━━━ DOCUMENT SEGMENT

Sections 309 to and including section 317 of this title are amendments to the National Housing Act. We have no objection to these sections, with the following exceptions.
The first exception is section 309 (b). This section of the bill would require that before the FHA could insure a mortgage, that mortgage would have to contain a mandatory provision requiring the lender to grant a moratorium to the borrower if the borrower could not pay his interest and his installment of the principal because of unemployment or economic conditions or misfortunes beyond his control. As I understand that section, the maximum extension at any one time would be 1 year, and the aggregate of such extensions or moratoria would be 3 years.
The effect of this provision, in my judgment-and we are a large lender-my bank is a large lender on FHA mortgages-may well be to make FHA mortgages unattractive to many investors. We have nearly $50,000,000 invested in FHA insured loans. And I may say that we think that the FHA is an agency of the Government which has made an immense contribution to improving mortgage lending practices and standards among private lenders.
Senator MURDOCK. Do you not think that was the primary purpose of the FHA, to do just what you have just now indicated?
Mr. SCHWULST. I think one of the primary purposes of the FHA was to do just that, improve standards, improve practices, help to eliminate expensive second-mortgage financing and establish a more liquid market for mortgage loans. And I think it has accomplished all of those purposes.
Senator MURDOCK. You consider that from the banking standpoint the primary purpose of the FHA?
Mr. SCHWULST. Well, now, Senator, I do not know that I get the exact purport of your question.
Senator MURDOCK. Well, what I contemplated as a legislator when I voted for the FHA was that its primary purpose was to make it possible for American home owners to occupy decent American homes. Surely that was the primary purpose.
Mr. SCHWULST. I think that was one of the primary purposes, and I think the FHA has been very successful in accomplishing that purpose, notwithstanding the fact that there have been some houses secured by FHA loans which have fallen far short of the standards which FHA is supposed to promote.
Senator MURDOCK. If we ever begin to look at the Federal housing program as a convenience, let us say, for the lenders, then in my opinion we will lose sight of the primary purpose of the legislation. Mr. SCHWULST. Well, I do not want to give you the impression that I think the FHA was created primarily to serve the lenders. I do not believe that is so.
Senator MURDOCK. I am sure it was not.
Mr. SCHWULST. I think a very large part of the benefit that has flown out of the creation of the FHA has been just along the lines you have indicated as having been the intent of Congress in establishing it.
Senator MURDOCK. And if that does not remain the foundation of it, and of Federal housing, then we are building on sand, are we not? Mr. SCHWULST. I agree with you.
Senator BANKHEAD. Could you state succinctly your understanding of the difference between this bill and the Federal housing bill? Mr. SCHWULST. The difference between this whole measure and the Federal housing bill?

━━━━━━

## WRITTEN INSTRUCTION A
Answer these questions about the FHA hearing transcript:
(i) According to Mr. Schwulst, what are the maximum single extension and the total of all extensions under section 309 (b)?
(ii) About how much does his bank have invested in FHA insured loans?
(iii) What did Senator Murdock, when he voted for the FHA, take its primary purpose to be?
## WRITTEN INSTRUCTION B
Carry the FHA hearing transcript forward from its final line.

━━━ RAW DATA

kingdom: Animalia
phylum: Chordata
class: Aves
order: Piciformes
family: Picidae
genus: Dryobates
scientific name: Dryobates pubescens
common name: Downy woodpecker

━━━━━━
━━━ RAW DATA

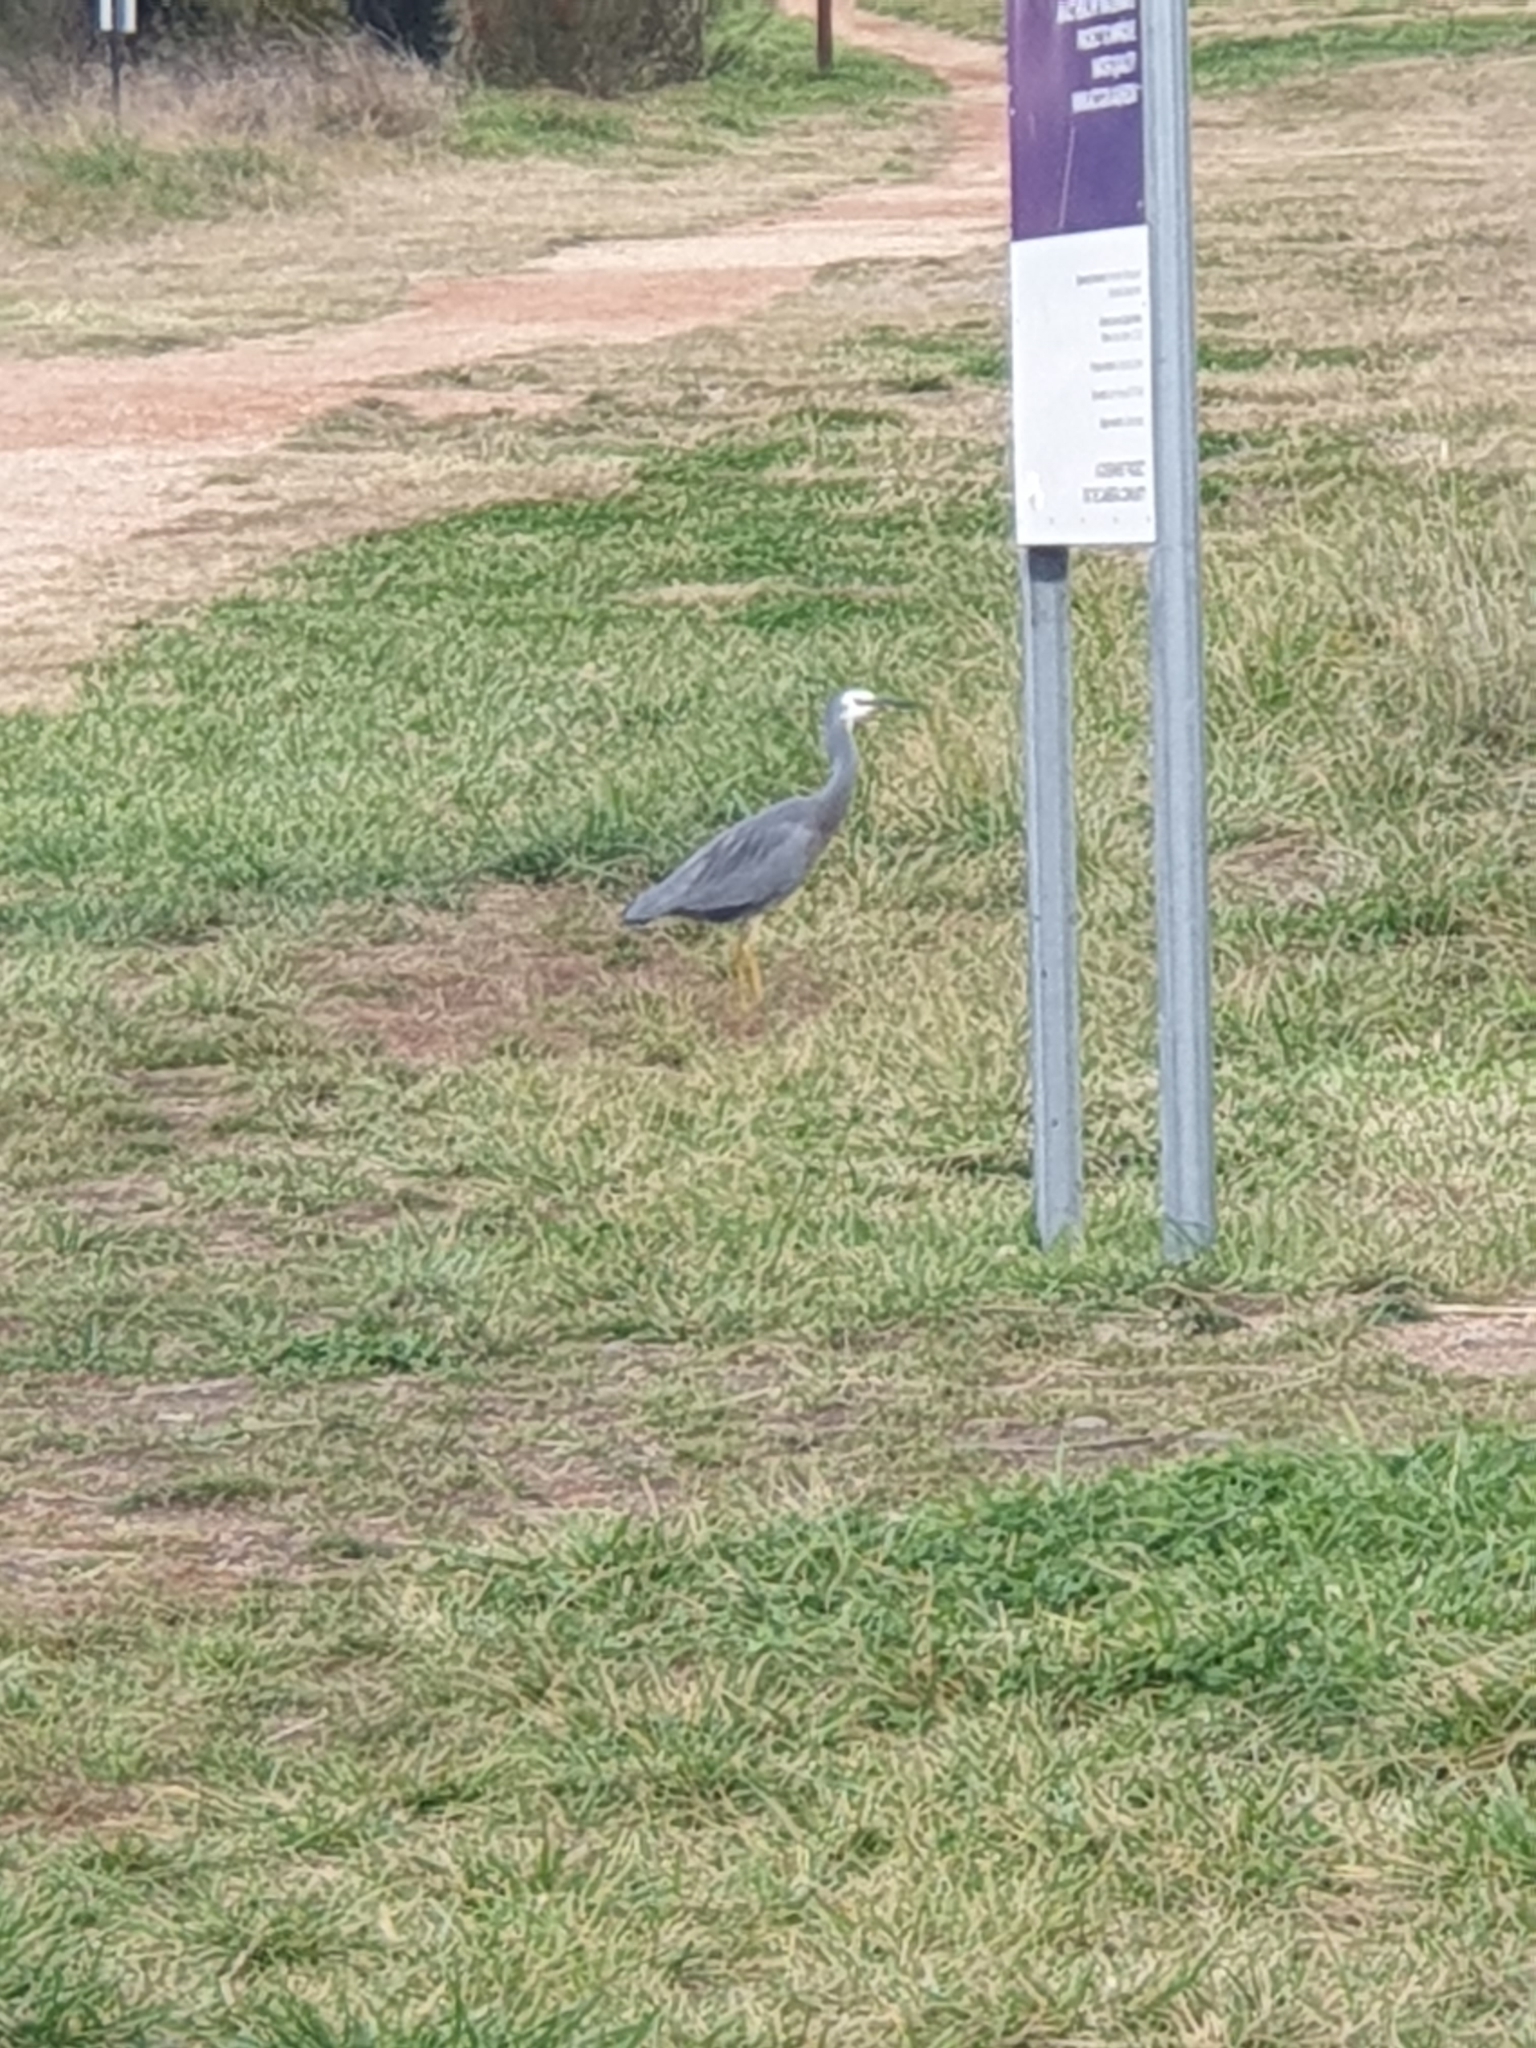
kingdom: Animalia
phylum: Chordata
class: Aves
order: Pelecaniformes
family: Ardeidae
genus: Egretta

━━━━━━
━━━ RAW DATA

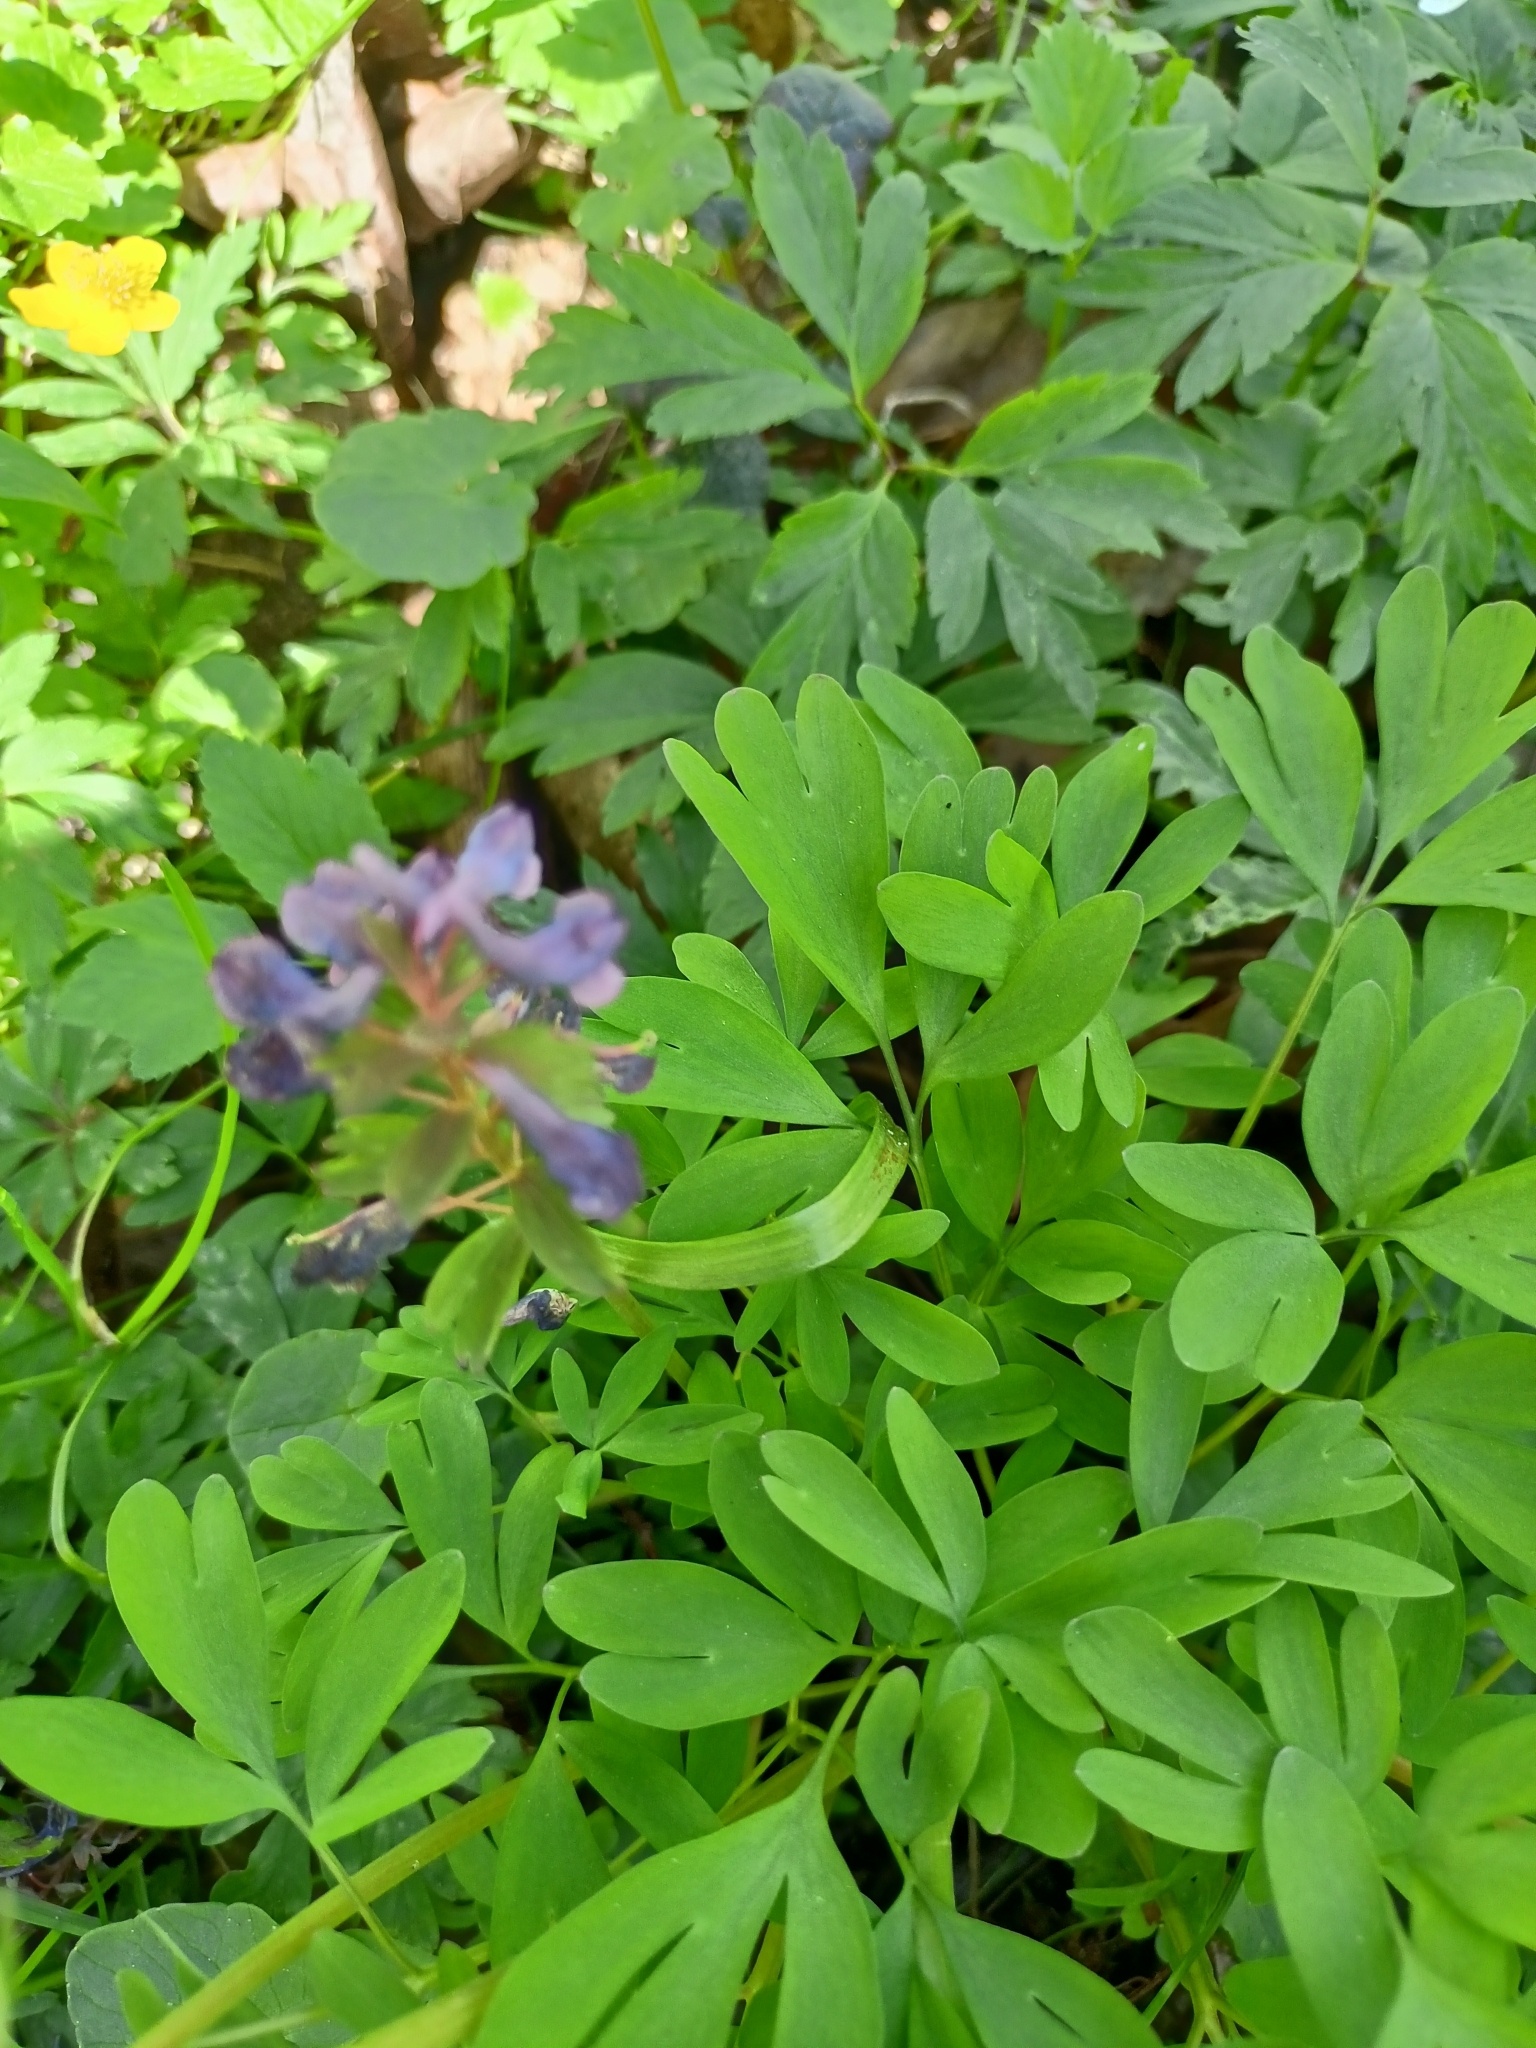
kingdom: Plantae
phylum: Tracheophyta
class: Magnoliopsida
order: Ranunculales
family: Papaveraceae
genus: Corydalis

━━━━━━

## RESULT A
(i) The maximum extension at any one time would be 1 year, and the aggregate of such extensions would be 3 years.
(ii) Nearly $50,000,000.
(iii) To make it possible for American home owners to occupy decent American homes.

## RESULT B
Senator BANKHEAD. Yes, the bill pending before this committee. Mr. SCHWULST. Well, this bill contains a number of provisions which radically modify the Federal housing bill, or the National Housing Act, and of course it has provisions which are in no way related to the National Housing Act at all. For example, one title having to do with the assembly of land for sale to public bodies and to private developers for housing purposes. There is one title concerned
Senator BANKHEAD. What do you mean by the assembly of land? Mr. SCHWULST. If you will permit me, Senator, I am going to come to that in my remarks. Would you like to have me proceed? Senator BANKHEAD. I want that statement completed. Mr. SCHWULST. Well, I will discuss that.
Senator BANKHEAD. I am asking it in good faith for my own information, because I have not participated in the preparation of this bill. I would like to know.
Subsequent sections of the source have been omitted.